* PROBLEM REQUIREMENTS *
In this exercise, the data must be written out exactly.

════════════════════

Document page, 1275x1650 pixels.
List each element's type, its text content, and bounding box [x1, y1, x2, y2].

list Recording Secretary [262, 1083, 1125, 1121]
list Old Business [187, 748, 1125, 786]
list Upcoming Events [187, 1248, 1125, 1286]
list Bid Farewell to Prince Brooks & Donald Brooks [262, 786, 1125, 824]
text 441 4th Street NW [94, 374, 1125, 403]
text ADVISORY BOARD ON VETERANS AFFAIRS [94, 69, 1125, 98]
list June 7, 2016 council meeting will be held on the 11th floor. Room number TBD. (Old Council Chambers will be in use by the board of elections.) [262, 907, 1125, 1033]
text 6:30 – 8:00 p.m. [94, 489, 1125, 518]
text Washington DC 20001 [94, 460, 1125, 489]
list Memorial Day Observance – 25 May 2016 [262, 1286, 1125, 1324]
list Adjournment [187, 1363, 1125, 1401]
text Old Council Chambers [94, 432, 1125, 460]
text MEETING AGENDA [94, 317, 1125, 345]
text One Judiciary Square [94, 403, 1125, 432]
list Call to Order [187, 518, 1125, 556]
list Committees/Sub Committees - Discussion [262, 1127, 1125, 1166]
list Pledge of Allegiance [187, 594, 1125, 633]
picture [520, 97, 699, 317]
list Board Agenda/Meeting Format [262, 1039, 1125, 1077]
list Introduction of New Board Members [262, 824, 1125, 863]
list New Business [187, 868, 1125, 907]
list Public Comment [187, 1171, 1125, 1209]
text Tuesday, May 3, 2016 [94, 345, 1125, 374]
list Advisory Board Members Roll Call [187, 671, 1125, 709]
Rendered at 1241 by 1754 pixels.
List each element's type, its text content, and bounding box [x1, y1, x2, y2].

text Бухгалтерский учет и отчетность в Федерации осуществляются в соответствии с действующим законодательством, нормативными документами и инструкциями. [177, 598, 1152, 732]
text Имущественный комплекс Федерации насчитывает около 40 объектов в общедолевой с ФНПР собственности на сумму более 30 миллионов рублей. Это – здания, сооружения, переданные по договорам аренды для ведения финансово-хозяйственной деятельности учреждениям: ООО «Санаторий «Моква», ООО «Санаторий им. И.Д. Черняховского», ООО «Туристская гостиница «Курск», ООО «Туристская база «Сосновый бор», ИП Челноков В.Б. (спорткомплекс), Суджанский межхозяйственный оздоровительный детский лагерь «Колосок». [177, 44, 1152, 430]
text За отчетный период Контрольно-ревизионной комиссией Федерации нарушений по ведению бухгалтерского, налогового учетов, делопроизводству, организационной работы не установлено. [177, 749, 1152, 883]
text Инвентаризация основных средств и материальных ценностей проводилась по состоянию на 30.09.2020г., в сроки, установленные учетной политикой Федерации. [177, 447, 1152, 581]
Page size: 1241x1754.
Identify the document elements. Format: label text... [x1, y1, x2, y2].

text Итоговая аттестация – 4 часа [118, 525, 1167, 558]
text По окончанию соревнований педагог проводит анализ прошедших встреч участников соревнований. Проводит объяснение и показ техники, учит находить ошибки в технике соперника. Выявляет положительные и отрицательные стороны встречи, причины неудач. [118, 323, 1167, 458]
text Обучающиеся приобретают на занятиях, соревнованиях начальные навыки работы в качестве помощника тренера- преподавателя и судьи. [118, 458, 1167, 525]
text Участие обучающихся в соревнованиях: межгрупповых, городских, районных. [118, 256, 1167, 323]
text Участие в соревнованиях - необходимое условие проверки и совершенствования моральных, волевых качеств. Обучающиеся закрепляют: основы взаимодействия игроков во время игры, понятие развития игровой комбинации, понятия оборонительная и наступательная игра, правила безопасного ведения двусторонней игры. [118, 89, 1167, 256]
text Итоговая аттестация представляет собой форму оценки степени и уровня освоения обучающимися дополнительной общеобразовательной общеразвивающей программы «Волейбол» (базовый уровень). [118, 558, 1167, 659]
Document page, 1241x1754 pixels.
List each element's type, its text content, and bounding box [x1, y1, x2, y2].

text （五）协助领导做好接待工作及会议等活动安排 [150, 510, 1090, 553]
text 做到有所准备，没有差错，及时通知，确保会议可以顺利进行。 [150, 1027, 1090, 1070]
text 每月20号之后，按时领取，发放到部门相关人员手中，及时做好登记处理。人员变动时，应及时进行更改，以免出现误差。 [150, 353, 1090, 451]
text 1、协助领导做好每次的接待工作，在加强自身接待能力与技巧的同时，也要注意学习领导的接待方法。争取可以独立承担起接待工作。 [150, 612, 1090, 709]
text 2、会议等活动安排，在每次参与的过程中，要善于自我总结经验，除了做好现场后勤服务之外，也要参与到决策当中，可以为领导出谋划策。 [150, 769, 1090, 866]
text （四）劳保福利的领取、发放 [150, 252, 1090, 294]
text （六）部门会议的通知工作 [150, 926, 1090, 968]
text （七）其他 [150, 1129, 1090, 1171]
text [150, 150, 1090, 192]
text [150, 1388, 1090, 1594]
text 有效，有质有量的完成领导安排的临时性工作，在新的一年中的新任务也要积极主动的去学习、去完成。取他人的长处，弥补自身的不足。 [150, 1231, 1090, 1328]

════════════════════

* RESPONSE *
Document page, 1275x1650 pixels.
List each element's type, its text content, and bounding box [x1, y1, x2, y2].

list Recording Secretary [262, 1083, 1125, 1121]
list Old Business [187, 748, 1125, 786]
list Upcoming Events [187, 1248, 1125, 1286]
list Bid Farewell to Prince Brooks & Donald Brooks [262, 786, 1125, 824]
text 441 4th Street NW [94, 374, 1125, 403]
text ADVISORY BOARD ON VETERANS AFFAIRS [94, 69, 1125, 98]
list June 7, 2016 council meeting will be held on the 11th floor. Room number TBD. (Old Council Chambers will be in use by the board of elections.) [262, 907, 1125, 1033]
text 6:30 – 8:00 p.m. [94, 489, 1125, 518]
text Washington DC 20001 [94, 460, 1125, 489]
list Memorial Day Observance – 25 May 2016 [262, 1286, 1125, 1324]
list Adjournment [187, 1363, 1125, 1401]
text Old Council Chambers [94, 432, 1125, 460]
text MEETING AGENDA [94, 317, 1125, 345]
text One Judiciary Square [94, 403, 1125, 432]
list Call to Order [187, 518, 1125, 556]
list Committees/Sub Committees - Discussion [262, 1127, 1125, 1166]
list Pledge of Allegiance [187, 594, 1125, 633]
picture [520, 97, 699, 317]
list Board Agenda/Meeting Format [262, 1039, 1125, 1077]
list Introduction of New Board Members [262, 824, 1125, 863]
list New Business [187, 868, 1125, 907]
list Public Comment [187, 1171, 1125, 1209]
text Tuesday, May 3, 2016 [94, 345, 1125, 374]
list Advisory Board Members Roll Call [187, 671, 1125, 709]
Rendered at 1241 by 1754 pixels.
List each element's type, its text content, and bounding box [x1, y1, x2, y2].

text Бухгалтерский учет и отчетность в Федерации осуществляются в соответствии с действующим законодательством, нормативными документами и инструкциями. [177, 598, 1152, 732]
text Имущественный комплекс Федерации насчитывает около 40 объектов в общедолевой с ФНПР собственности на сумму более 30 миллионов рублей. Это – здания, сооружения, переданные по договорам аренды для ведения финансово-хозяйственной деятельности учреждениям: ООО «Санаторий «Моква», ООО «Санаторий им. И.Д. Черняховского», ООО «Туристская гостиница «Курск», ООО «Туристская база «Сосновый бор», ИП Челноков В.Б. (спорткомплекс), Суджанский межхозяйственный оздоровительный детский лагерь «Колосок». [177, 44, 1152, 430]
text За отчетный период Контрольно-ревизионной комиссией Федерации нарушений по ведению бухгалтерского, налогового учетов, делопроизводству, организационной работы не установлено. [177, 749, 1152, 883]
text Инвентаризация основных средств и материальных ценностей проводилась по состоянию на 30.09.2020г., в сроки, установленные учетной политикой Федерации. [177, 447, 1152, 581]
Page size: 1241x1754.
Identify the document elements. Format: label text... [x1, y1, x2, y2].

text Итоговая аттестация – 4 часа [118, 525, 1167, 558]
text По окончанию соревнований педагог проводит анализ прошедших встреч участников соревнований. Проводит объяснение и показ техники, учит находить ошибки в технике соперника. Выявляет положительные и отрицательные стороны встречи, причины неудач. [118, 323, 1167, 458]
text Обучающиеся приобретают на занятиях, соревнованиях начальные навыки работы в качестве помощника тренера- преподавателя и судьи. [118, 458, 1167, 525]
text Участие обучающихся в соревнованиях: межгрупповых, городских, районных. [118, 256, 1167, 323]
text Участие в соревнованиях - необходимое условие проверки и совершенствования моральных, волевых качеств. Обучающиеся закрепляют: основы взаимодействия игроков во время игры, понятие развития игровой комбинации, понятия оборонительная и наступательная игра, правила безопасного ведения двусторонней игры. [118, 89, 1167, 256]
text Итоговая аттестация представляет собой форму оценки степени и уровня освоения обучающимися дополнительной общеобразовательной общеразвивающей программы «Волейбол» (базовый уровень). [118, 558, 1167, 659]
Document page, 1241x1754 pixels.
List each element's type, its text content, and bounding box [x1, y1, x2, y2].

text （五）协助领导做好接待工作及会议等活动安排 [150, 510, 1090, 553]
text 做到有所准备，没有差错，及时通知，确保会议可以顺利进行。 [150, 1027, 1090, 1070]
text 每月20号之后，按时领取，发放到部门相关人员手中，及时做好登记处理。人员变动时，应及时进行更改，以免出现误差。 [150, 353, 1090, 451]
text 1、协助领导做好每次的接待工作，在加强自身接待能力与技巧的同时，也要注意学习领导的接待方法。争取可以独立承担起接待工作。 [150, 612, 1090, 709]
text 2、会议等活动安排，在每次参与的过程中，要善于自我总结经验，除了做好现场后勤服务之外，也要参与到决策当中，可以为领导出谋划策。 [150, 769, 1090, 866]
text （四）劳保福利的领取、发放 [150, 252, 1090, 294]
text （六）部门会议的通知工作 [150, 926, 1090, 968]
text （七）其他 [150, 1129, 1090, 1171]
text [150, 150, 1090, 192]
text [150, 1388, 1090, 1594]
text 有效，有质有量的完成领导安排的临时性工作，在新的一年中的新任务也要积极主动的去学习、去完成。取他人的长处，弥补自身的不足。 [150, 1231, 1090, 1328]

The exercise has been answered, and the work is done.